I’ve had many people ask me about this “gluten free” thing and whether it’s “real.” Or is it just a fad?
First and foremost, the entity known as celiac disease is nothing new. The traditional acceptance of celiac disease is a condition where the immune system of the gut attacks the gluten containing portion of grains (namely wheat, but also to a certain degree in oats, barley and rye). This attack results in the lining of the gut (the villa) being flattened out. While a normal gut may have the area of a tennis court, in someone with celiac disease that eats gluten, the destruction of the lining of the gut leaves you with a ping pong table.
The shrinkage of the area that is needed to absorb nutrients wreaks havoc long term and leads to most of the issues associated with traditional celiac disease (osteoporosis, neurological disturbances, shortened life span, etc…). This is the far end of the spectrum and is usually diagnosed via biopsy of the lining of the gut. Moving up the spectrum (from worst to less-worser), the blood markers anti-transglutaminase and anti-gliadin antibodies will be elevated and can be checked in a blood test.
This is generally where mainstream medicine stops at the definition of celiac disease. However, as I mentioned, it is a spectrum and not a set point. As you move away from the biopsy proven gluten allergy to the other end of the spectrum, “sensitivity” becomes a much better word to use. At this end, the number of people with sensitivity to gluten is quite high and it is very real.
And the numbers of people with gluten sensitivity keep going up. But why?
A portion of this may due to a cross reaction between a protein found in the yeast Candida albicans and a protein found in gluten. This means that a prescription for antibiotics, which will increase the number of yeast in your gut, can initiate the onset of celiac disease in genetically susceptible patients.
Combine the wanton use of antibiotics with conventionally grown grains given high amounts of nitrogen-based fertilizer (more nitrogen leads to more gliadin for the gut to react to) and you’ve got a recipe for more gluten problems.
But it turns out the story may be more complicated. This particular article looks at the role of glyphosphate (the principle component of the herbicide Roundup used heavily in GMO crops) and the realionship to celiac disease. While the article is quite complex, here are the high points:
• Fish exposed to glyphosate develop digestive problems that are similar to celiac disease.

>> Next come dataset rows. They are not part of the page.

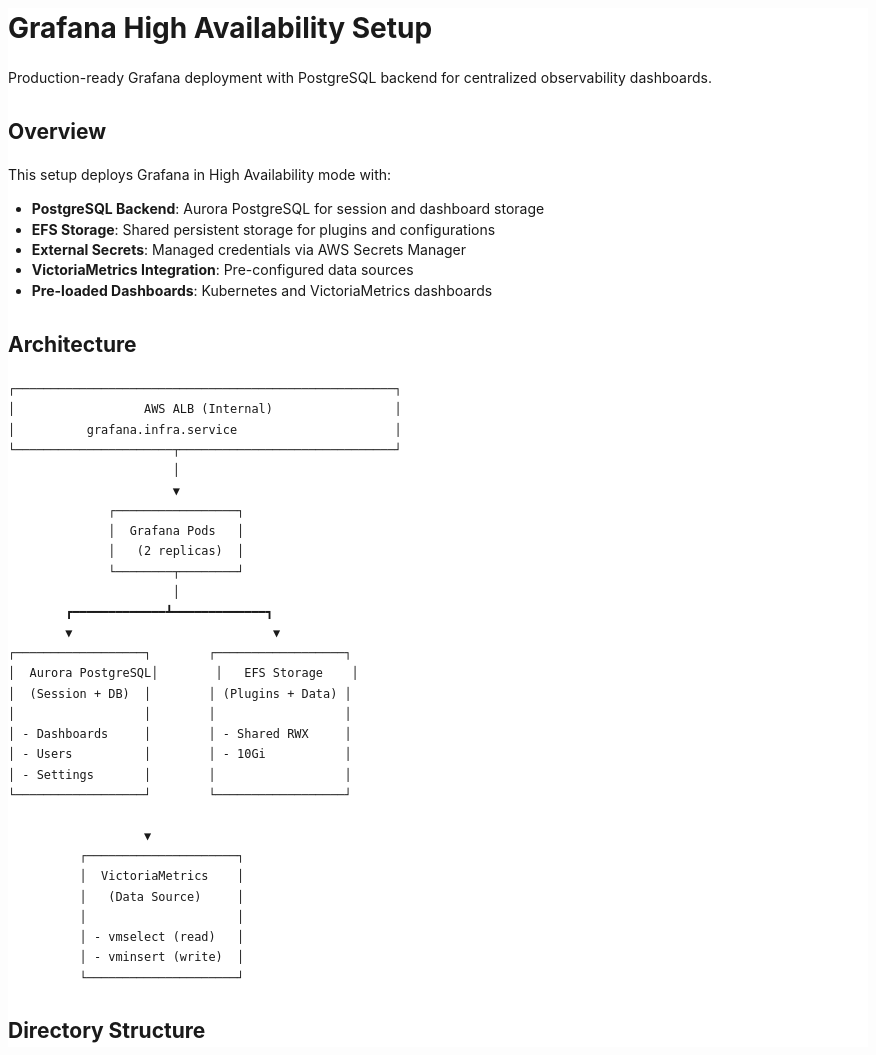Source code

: # Grafana High Availability Setup

Production-ready Grafana deployment with PostgreSQL backend for centralized observability dashboards.

## Overview

This setup deploys Grafana in High Availability mode with:
- **PostgreSQL Backend**: Aurora PostgreSQL for session and dashboard storage
- **EFS Storage**: Shared persistent storage for plugins and configurations
- **External Secrets**: Managed credentials via AWS Secrets Manager
- **VictoriaMetrics Integration**: Pre-configured data sources
- **Pre-loaded Dashboards**: Kubernetes and VictoriaMetrics dashboards

## Architecture

```
┌─────────────────────────────────────────────────────┐
│                  AWS ALB (Internal)                 │
│          grafana.infra.service                      │
└──────────────────────┬──────────────────────────────┘
                       │
                       ▼
              ┌─────────────────┐
              │  Grafana Pods   │
              │   (2 replicas)  │
              └────────┬────────┘
                       │
        ┏━━━━━━━━━━━━━┻━━━━━━━━━━━━━┓
        ▼                            ▼
┌──────────────────┐        ┌──────────────────┐
│  Aurora PostgreSQL│        │   EFS Storage    │
│  (Session + DB)  │        │ (Plugins + Data) │
│                  │        │                  │
│ - Dashboards     │        │ - Shared RWX     │
│ - Users          │        │ - 10Gi           │
│ - Settings       │        │                  │
└──────────────────┘        └──────────────────┘
                   
                   ▼
          ┌─────────────────────┐
          │  VictoriaMetrics    │
          │   (Data Source)     │
          │                     │
          │ - vmselect (read)   │
          │ - vminsert (write)  │
          └─────────────────────┘
```

## Directory Structure
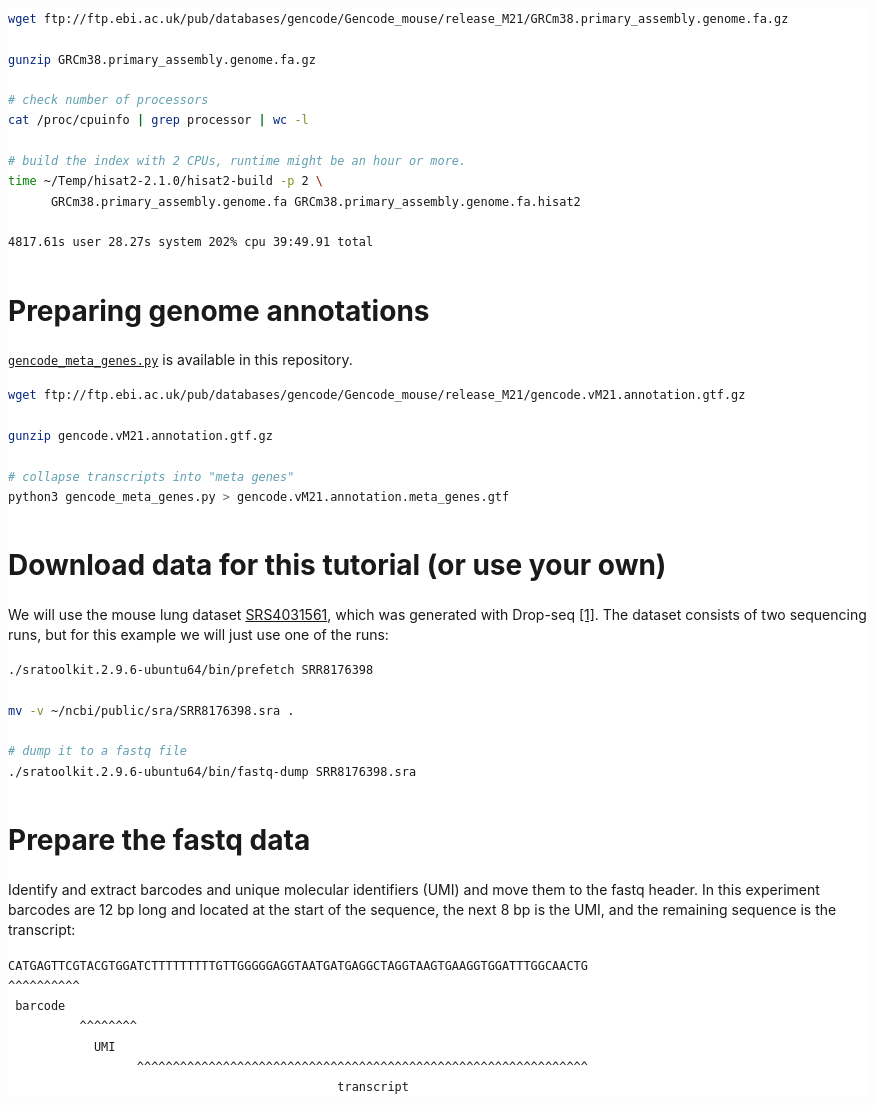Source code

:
 ```bash
wget ftp://ftp.ebi.ac.uk/pub/databases/gencode/Gencode_mouse/release_M21/GRCm38.primary_assembly.genome.fa.gz

gunzip GRCm38.primary_assembly.genome.fa.gz

# check number of processors
cat /proc/cpuinfo | grep processor | wc -l

# build the index with 2 CPUs, runtime might be an hour or more.
time ~/Temp/hisat2-2.1.0/hisat2-build -p 2 \
      GRCm38.primary_assembly.genome.fa GRCm38.primary_assembly.genome.fa.hisat2

4817.61s user 28.27s system 202% cpu 39:49.91 total
```

# Preparing genome annotations
[`gencode_meta_genes.py`](https://github.com/oscar-franzen/alona/blob/master/preprocessing_tutorial/gencode_meta_genes.py) is available in this repository.

```bash
wget ftp://ftp.ebi.ac.uk/pub/databases/gencode/Gencode_mouse/release_M21/gencode.vM21.annotation.gtf.gz

gunzip gencode.vM21.annotation.gtf.gz

# collapse transcripts into "meta genes"
python3 gencode_meta_genes.py > gencode.vM21.annotation.meta_genes.gtf
```

# Download data for this tutorial (or use your own)
We will use the mouse lung dataset [SRS4031561](https://www.ncbi.nlm.nih.gov/sra/?term=SRR8176398), which was generated with Drop-seq [[1]](https://www.cell.com/abstract/S0092-8674(15)00549-8). The dataset consists of two sequencing runs, but for this example we will just use one of the runs:

```bash
./sratoolkit.2.9.6-ubuntu64/bin/prefetch SRR8176398

mv -v ~/ncbi/public/sra/SRR8176398.sra .

# dump it to a fastq file
./sratoolkit.2.9.6-ubuntu64/bin/fastq-dump SRR8176398.sra
```

# Prepare the fastq data
Identify and extract barcodes and unique molecular identifiers (UMI) and move them to the fastq header. In this experiment barcodes are 12 bp long and located at the start of the sequence, the next 8 bp is the UMI, and the remaining sequence is the transcript:

```
CATGAGTTCGTACGTGGATCTTTTTTTTTGTTGGGGGAGGTAATGATGAGGCTAGGTAAGTGAAGGTGGATTTGGCAACTG
^^^^^^^^^^
 barcode
          ^^^^^^^^
            UMI
                  ^^^^^^^^^^^^^^^^^^^^^^^^^^^^^^^^^^^^^^^^^^^^^^^^^^^^^^^^^^^^^^^
                                              transcript
```
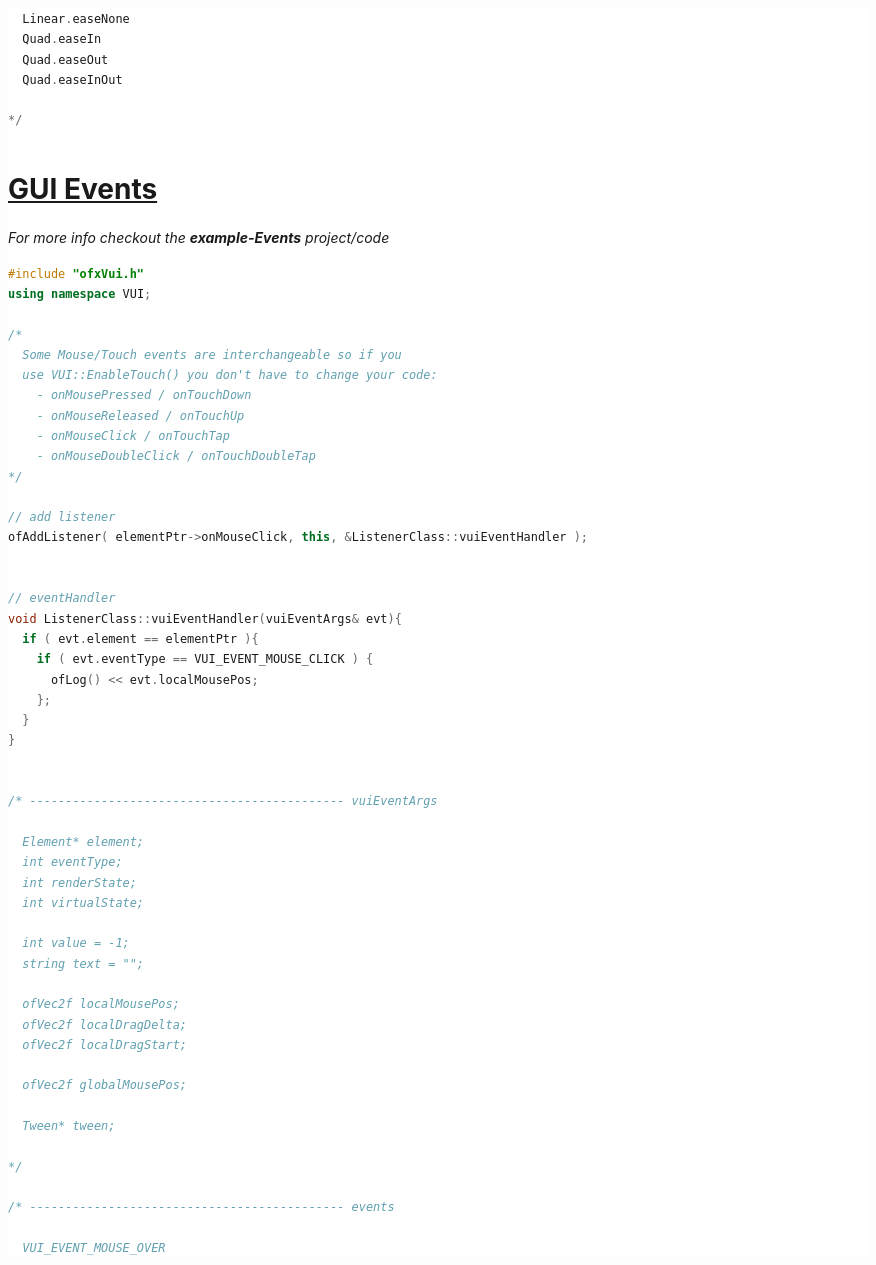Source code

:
```c++
  Linear.easeNone
  Quad.easeIn
  Quad.easeOut
  Quad.easeInOut

*/

```

# [GUI Events](#ui-events)
*For more info checkout the **example-Events** project/code*

```c++
#include "ofxVui.h"
using namespace VUI;

/*
  Some Mouse/Touch events are interchangeable so if you
  use VUI::EnableTouch() you don't have to change your code:
    - onMousePressed / onTouchDown
    - onMouseReleased / onTouchUp
    - onMouseClick / onTouchTap
    - onMouseDoubleClick / onTouchDoubleTap
*/

// add listener
ofAddListener( elementPtr->onMouseClick, this, &ListenerClass::vuiEventHandler );


// eventHandler
void ListenerClass::vuiEventHandler(vuiEventArgs& evt){
  if ( evt.element == elementPtr ){
    if ( evt.eventType == VUI_EVENT_MOUSE_CLICK ) {
      ofLog() << evt.localMousePos;
    };
  }
}


/* -------------------------------------------- vuiEventArgs

  Element* element;
  int eventType;
  int renderState;
  int virtualState;

  int value = -1;
  string text = "";

  ofVec2f localMousePos;
  ofVec2f localDragDelta;
  ofVec2f localDragStart;

  ofVec2f globalMousePos;

  Tween* tween;

*/

/* -------------------------------------------- events

  VUI_EVENT_MOUSE_OVER
```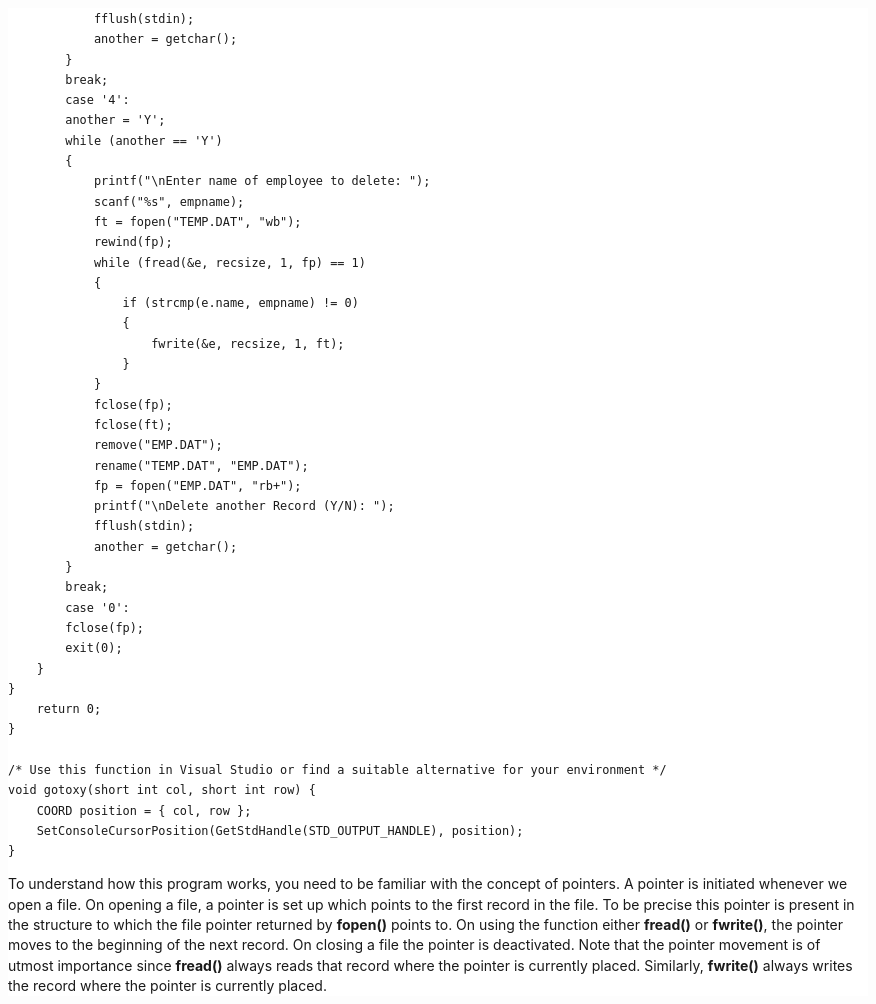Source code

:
 ```
            fflush(stdin);
            another = getchar();
        }
        break;
        case '4':
        another = 'Y';
        while (another == 'Y')
        {
            printf("\nEnter name of employee to delete: ");
            scanf("%s", empname);
            ft = fopen("TEMP.DAT", "wb");
            rewind(fp);
            while (fread(&e, recsize, 1, fp) == 1)
            {
                if (strcmp(e.name, empname) != 0)
                {
                    fwrite(&e, recsize, 1, ft);
                }
            }
            fclose(fp);
            fclose(ft);
            remove("EMP.DAT");
            rename("TEMP.DAT", "EMP.DAT");
            fp = fopen("EMP.DAT", "rb+");
            printf("\nDelete another Record (Y/N): ");
            fflush(stdin);
            another = getchar();
        }
        break;
        case '0':
        fclose(fp);
        exit(0);
    }
}
    return 0;
}

/* Use this function in Visual Studio or find a suitable alternative for your environment */
void gotoxy(short int col, short int row) {
    COORD position = { col, row };
    SetConsoleCursorPosition(GetStdHandle(STD_OUTPUT_HANDLE), position);
}

```

To understand how this program works, you need to be familiar with the concept of pointers. A pointer is initiated whenever we open a file. On opening a file, a pointer is set up which points to the first record in the file. To be precise this pointer is present in the structure to which the file pointer returned by **fopen()** points to. On using the function either **fread()** or **fwrite()**, the pointer moves to the beginning of the next record. On closing a file the pointer is deactivated. Note that the pointer movement is of utmost importance since **fread()** always reads that record where the pointer is currently placed. Similarly, **fwrite()** always writes the record where the pointer is currently placed.
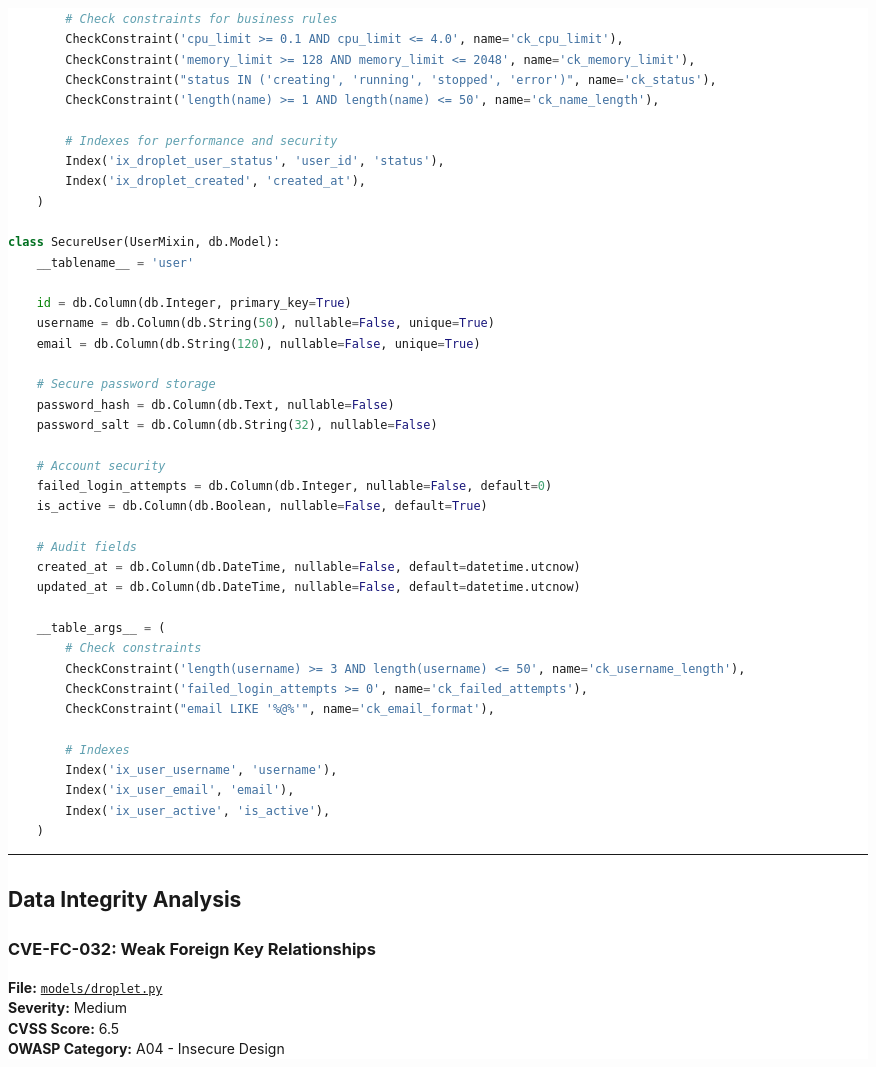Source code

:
 ```python
        # Check constraints for business rules
        CheckConstraint('cpu_limit >= 0.1 AND cpu_limit <= 4.0', name='ck_cpu_limit'),
        CheckConstraint('memory_limit >= 128 AND memory_limit <= 2048', name='ck_memory_limit'),
        CheckConstraint("status IN ('creating', 'running', 'stopped', 'error')", name='ck_status'),
        CheckConstraint('length(name) >= 1 AND length(name) <= 50', name='ck_name_length'),
        
        # Indexes for performance and security
        Index('ix_droplet_user_status', 'user_id', 'status'),
        Index('ix_droplet_created', 'created_at'),
    )

class SecureUser(UserMixin, db.Model):
    __tablename__ = 'user'
    
    id = db.Column(db.Integer, primary_key=True)
    username = db.Column(db.String(50), nullable=False, unique=True)
    email = db.Column(db.String(120), nullable=False, unique=True)
    
    # Secure password storage
    password_hash = db.Column(db.Text, nullable=False)
    password_salt = db.Column(db.String(32), nullable=False)
    
    # Account security
    failed_login_attempts = db.Column(db.Integer, nullable=False, default=0)
    is_active = db.Column(db.Boolean, nullable=False, default=True)
    
    # Audit fields
    created_at = db.Column(db.DateTime, nullable=False, default=datetime.utcnow)
    updated_at = db.Column(db.DateTime, nullable=False, default=datetime.utcnow)
    
    __table_args__ = (
        # Check constraints
        CheckConstraint('length(username) >= 3 AND length(username) <= 50', name='ck_username_length'),
        CheckConstraint('failed_login_attempts >= 0', name='ck_failed_attempts'),
        CheckConstraint("email LIKE '%@%'", name='ck_email_format'),
        
        # Indexes
        Index('ix_user_username', 'username'),
        Index('ix_user_email', 'email'),
        Index('ix_user_active', 'is_active'),
    )
```

---

## Data Integrity Analysis

### CVE-FC-032: Weak Foreign Key Relationships
**File:** [`models/droplet.py`](models/droplet.py:15)  
**Severity:** Medium  
**CVSS Score:** 6.5  
**OWASP Category:** A04 - Insecure Design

• Glyphosphate triggers imbalances in gut bacteria (reduced Lactobacillus and Bifidobacterium, which break down gluten).
• Disrupts detox P450 enzymes, interrupting the activation of vitamin A and D, the maintenance of bile acid production as well as the breakdown of environmental toxins.
• Glyphosphate chelates and leads to deficiencies in iron, cobalt, molybdenum and copper.
• Glyphosphate leads to deficiencies in the amino acids tryptophan, tyrosine, methionine and selenomethionine.
• In addition, both celiac patients and glyphosphate exposure increase risk of non-Hodgkin’s lymphoma.
• Both are associated with reproductive issues like infertility, miscarriages, and birth defects.
Making matters worse, glyphosphate residues in wheat and other crops are likely increasing due to the growing practice of crop desiccation just prior to the harvest.
So, is it glyphosphate toxicity or gluten sensitivity? I’m pretty sure that this article didn’t entirely clear things up for many of you. The bottom line is that the answer likely lies somewhere in between. Either way, it would seem smart to take away two needed changes from this article. First, living a naturally gluten-restricted diet is a good idea. This does NOT mean buying the same types of foods you have always eaten but just buying them gluten-free. Not a good idea.
Second, if you do take in any gluten-containing grains, make sure they are organic or at least GMO free to reduce the likelihood that you will be exposed to glyphosphate.